As part of releasing sexually violent predators, the state requires the sides to meet with local officials in a public meeting — called housing committees — to transparently discuss a release strategy. Cheek’s housing committee meeting on Sept. 7 lasted 10 minutes and offered no meaningful update. Prekoski, who has been criticized by county prosecutor Alex Byers for not attending the past two meetings, asked the court to increase security at the meetings if he is expected to attend in person, citing his role as representing an “unpopular position” in the case.
Prekoski has pushed the court to grant Cheek a supervised release without a fixed address — what’s known as a transient release. Cogliati said Tuesday she has ordered Liberty multiple times to come up with a workable transient-release strategy for Cheek; however, Cogliati said releasing Cheek without a residence was still inappropriate. At one point, the court discussed releasing Cheek into a recreational vehicle, but that plan has, for now, fizzled out.
“I do think [the plan] is something that Liberty should be continuing to present to the court every time there’s some kind of update on where they are with a potential transient release,” Cogliati said.
Tuesday’s hearing also revealed that Liberty has been incorrectly narrowing its search for housing in Santa Cruz County. According to Ruby Marquez, an attorney for the county, Liberty told her Cheek could not be placed within a mile of a beach or of a school. However, state law mandates only a quarter-mile boundary from a school. Dr. Isamar Mayol Calderon, a Liberty representative, appeared to think that 1,320 feet equated to a mile, not a quarter-mile, until Prekoski and Cogliati did the math.
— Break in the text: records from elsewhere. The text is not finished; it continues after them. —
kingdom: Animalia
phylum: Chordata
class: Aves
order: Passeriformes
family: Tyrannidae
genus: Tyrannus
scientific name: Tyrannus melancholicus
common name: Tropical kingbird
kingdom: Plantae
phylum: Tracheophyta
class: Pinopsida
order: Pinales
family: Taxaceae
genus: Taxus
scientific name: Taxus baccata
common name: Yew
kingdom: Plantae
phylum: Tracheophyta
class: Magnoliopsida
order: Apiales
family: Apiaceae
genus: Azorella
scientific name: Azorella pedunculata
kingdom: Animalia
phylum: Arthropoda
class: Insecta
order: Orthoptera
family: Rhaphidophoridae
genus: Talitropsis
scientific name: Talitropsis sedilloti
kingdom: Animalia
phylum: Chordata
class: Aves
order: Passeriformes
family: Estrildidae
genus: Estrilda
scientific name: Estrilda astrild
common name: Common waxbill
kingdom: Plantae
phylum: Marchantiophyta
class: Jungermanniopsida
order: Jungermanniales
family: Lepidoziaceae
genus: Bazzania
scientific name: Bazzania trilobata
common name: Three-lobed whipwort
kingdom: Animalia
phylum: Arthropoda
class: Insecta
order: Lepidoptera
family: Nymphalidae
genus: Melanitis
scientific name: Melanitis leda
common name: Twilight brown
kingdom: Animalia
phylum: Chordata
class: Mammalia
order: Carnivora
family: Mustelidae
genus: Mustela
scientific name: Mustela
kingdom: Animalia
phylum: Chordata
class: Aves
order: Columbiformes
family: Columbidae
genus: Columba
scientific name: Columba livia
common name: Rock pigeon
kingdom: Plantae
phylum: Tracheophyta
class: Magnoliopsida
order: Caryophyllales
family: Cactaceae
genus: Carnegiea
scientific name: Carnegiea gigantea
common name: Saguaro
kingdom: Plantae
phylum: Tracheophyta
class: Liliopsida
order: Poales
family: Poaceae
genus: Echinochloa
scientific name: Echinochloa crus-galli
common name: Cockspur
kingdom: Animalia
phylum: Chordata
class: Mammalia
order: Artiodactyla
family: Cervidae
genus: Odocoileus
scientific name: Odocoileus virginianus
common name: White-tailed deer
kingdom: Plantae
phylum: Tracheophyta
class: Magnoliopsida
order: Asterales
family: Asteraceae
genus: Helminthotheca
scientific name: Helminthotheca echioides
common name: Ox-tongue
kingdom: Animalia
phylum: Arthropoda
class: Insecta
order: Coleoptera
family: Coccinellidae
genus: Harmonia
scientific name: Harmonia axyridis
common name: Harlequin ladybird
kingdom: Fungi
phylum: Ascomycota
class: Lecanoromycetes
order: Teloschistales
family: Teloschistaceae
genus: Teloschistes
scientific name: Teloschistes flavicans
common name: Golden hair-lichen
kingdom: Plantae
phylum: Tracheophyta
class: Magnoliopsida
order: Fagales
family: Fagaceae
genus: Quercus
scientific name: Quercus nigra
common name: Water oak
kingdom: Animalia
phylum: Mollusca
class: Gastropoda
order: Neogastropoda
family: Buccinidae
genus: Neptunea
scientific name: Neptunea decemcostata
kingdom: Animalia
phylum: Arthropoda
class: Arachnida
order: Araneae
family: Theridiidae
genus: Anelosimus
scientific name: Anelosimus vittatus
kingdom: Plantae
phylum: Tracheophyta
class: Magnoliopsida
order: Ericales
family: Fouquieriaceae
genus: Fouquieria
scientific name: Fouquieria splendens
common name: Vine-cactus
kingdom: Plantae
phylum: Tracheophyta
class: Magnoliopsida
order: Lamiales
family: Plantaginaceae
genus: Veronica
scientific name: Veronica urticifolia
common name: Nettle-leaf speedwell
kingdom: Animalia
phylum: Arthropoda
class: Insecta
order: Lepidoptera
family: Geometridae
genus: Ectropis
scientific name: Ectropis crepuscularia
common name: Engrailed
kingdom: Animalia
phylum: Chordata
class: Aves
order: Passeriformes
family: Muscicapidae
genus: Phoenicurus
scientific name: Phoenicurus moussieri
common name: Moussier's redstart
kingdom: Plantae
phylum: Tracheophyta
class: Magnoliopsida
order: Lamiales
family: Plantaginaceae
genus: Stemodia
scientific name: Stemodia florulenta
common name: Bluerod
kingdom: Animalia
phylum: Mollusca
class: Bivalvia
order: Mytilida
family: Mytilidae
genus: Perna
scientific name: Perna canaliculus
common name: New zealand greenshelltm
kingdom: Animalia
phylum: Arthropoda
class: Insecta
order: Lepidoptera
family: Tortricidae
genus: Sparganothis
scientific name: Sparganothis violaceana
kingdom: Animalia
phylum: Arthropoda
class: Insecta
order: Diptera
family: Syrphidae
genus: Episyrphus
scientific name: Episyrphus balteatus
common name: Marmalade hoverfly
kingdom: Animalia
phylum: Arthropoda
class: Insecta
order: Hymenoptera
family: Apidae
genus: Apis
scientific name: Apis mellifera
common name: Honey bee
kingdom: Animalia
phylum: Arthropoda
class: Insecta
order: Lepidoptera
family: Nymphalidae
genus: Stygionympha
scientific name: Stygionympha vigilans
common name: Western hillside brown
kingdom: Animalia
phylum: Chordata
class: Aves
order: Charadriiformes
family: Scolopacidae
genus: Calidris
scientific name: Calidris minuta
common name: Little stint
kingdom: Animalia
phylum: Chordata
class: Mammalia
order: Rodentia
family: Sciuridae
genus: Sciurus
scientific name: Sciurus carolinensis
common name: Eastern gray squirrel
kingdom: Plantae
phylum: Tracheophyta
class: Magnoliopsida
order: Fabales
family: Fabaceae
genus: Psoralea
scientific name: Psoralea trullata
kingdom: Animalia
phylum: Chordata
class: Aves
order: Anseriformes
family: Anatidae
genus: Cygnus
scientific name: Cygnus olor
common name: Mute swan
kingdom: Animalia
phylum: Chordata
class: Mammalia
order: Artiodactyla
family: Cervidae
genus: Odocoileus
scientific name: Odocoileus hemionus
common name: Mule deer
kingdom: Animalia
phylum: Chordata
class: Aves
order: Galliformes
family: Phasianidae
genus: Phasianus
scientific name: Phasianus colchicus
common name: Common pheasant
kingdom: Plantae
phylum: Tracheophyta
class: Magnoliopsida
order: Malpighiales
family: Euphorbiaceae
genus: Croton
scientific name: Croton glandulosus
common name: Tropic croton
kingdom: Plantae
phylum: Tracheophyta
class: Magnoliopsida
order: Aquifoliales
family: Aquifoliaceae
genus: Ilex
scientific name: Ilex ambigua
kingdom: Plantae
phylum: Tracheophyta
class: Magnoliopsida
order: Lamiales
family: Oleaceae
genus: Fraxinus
“So do you agree that it’s not a one-mile [boundary] from a school zone, that it’s actually one quarter-mile?” Cogliati asked.
“Yes, Your Honor, I apologize if there was any confusion, [the boundary] was 1,320 feet,” Calderon said.
Liberty’s beach boundary is because of what it determined to be Cheek’s “risk profile” — his first crime involved kidnapping a woman from Seacliff State Beach. Although he is deemed safe to reenter society, Liberty says placing him too close to a beach could be triggering and create an unnecessary obstacle to his treatment.

“If you took a map and drew a mile boundary from the beach across the county, you wouldn’t have much land left,” Prekoski said. “That’s quite a setup.”
After hearing of another six-week delay in what has been a four-year failure to release him, Cheek, who appeared via video call from a state hospital in Fresno, got visibly agitated and interrupted the judge.
“Every 30 to 60 days I get paraded out to a public whipping post and I have to answer questions about how we treat sex offenders in Santa Cruz County, and how we don’t let them out even though they’ve been found to not be a danger to the community,” Cheek said. “Every 30 to 60 days, my family has to hear this, and I have to hear this. The court continues to set aside what is happening as far as my due process and my civil rights.”
Cogliati cautioned Cheek to maintain his composure while he remained at the whim of the court.
“I believe everybody here is doing what they can. We understand this is not the process that was envisioned by the legislature; it’s not what you envisioned, but I also need to caution you,” Cogliati said. “You know, when you’re looking for a finding to say that you can be released but then you’re interrupting the court and not really being respectful of the court, it’s not appropriate. So I just want to caution you about that.”
The next hearing is scheduled for Monday, Oct. 30, at 10 a.m.